Background

Progress in the prevention and treatment of cervical cancer has been made but challenges still exist in developing countries [1, 2]. Low-resource settings are faced with challenges of financial resources, poor and none existent health infrastructure (laboratories, cervical cancer screening centres), lack of technology and few qualified health personnel mainly due to the brain drain [1]. These challenges coupled with lack of proper epidemiological data, lack of knowledge and inadequate information on cervical cancer in low-resource settings have created a major public health issue that is threatening to derail the progress made under the millennium development goal (MDG) number five; reducing maternal mortality and achieving universal access to reproductive health.
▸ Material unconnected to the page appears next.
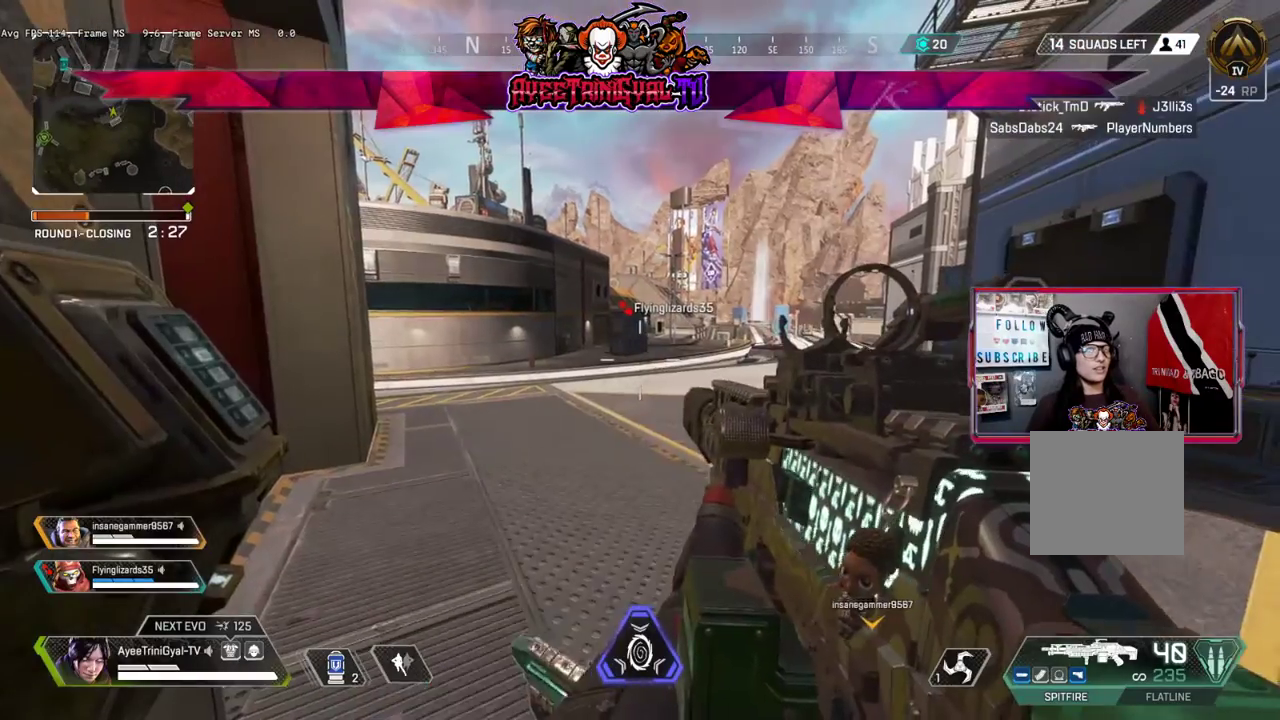
{"buttons": [], "left_stick": "center", "right_stick": "center", "events": [[300, "left_stick", "down"], [400, "left_stick", "center"]]}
The adverse effects of HIV in most low-resource settings have increased the burden of cervical cancer [2,3,4,5]. Like most opportunistic infections, HIV-seropositive women are at higher risk of HPV infection due to their immune compromised status with a risk 2 to 12 times more when compared to HIV-negative women [3,4,5].

Since current treatment modalities for precancerous lesions and cervical cancer are based on the stage of the lesion and available resources, the associated poor outcomes of treatment among HIV-seropositive women in developing countries may be due to a lack of optimal treatment regimen [6]. Most developing countries lack skilled surgeons to carry out radical surgery for cervical cancer and this has left HIV-seropositive women with cervical cancer with few treatment options. In cases where surgeons are available, surgery is expensive and out of reach of many, who happen to be poor [7]. In developing countries especially sub-Saharan Africa, many women with cervical cancer have no access to radiotherapy, further limiting their treatment options.

However, little or no information exists that has shown that any of the treatments are more effective than others when it comes to treating cervical cancer in HIV-seropositive women. In sub-Saharan Africa, treatments like radiation therapy and other surgical procedures are not fully utilised because of lack of equipment and qualified personnel, hence little has been documented on which treatment procedures are being used for cervical cancer in HIV-seropositive women [8]. There is lack of evidence-based guidelines and strategies for screening, vaccination against HPV, prevention and treatment of cervical cancer in HIV-seropositive women in most developed countries [9, 10]. Coupled with this, there is little rigorous evidence on the global epidemiology of the treatment of cervical cancer in HIV-seropositive women [8]. Therefore, we aimed to review the different treatment methods being used to treat cervical cancer in HIV-seropositive women in developing countries.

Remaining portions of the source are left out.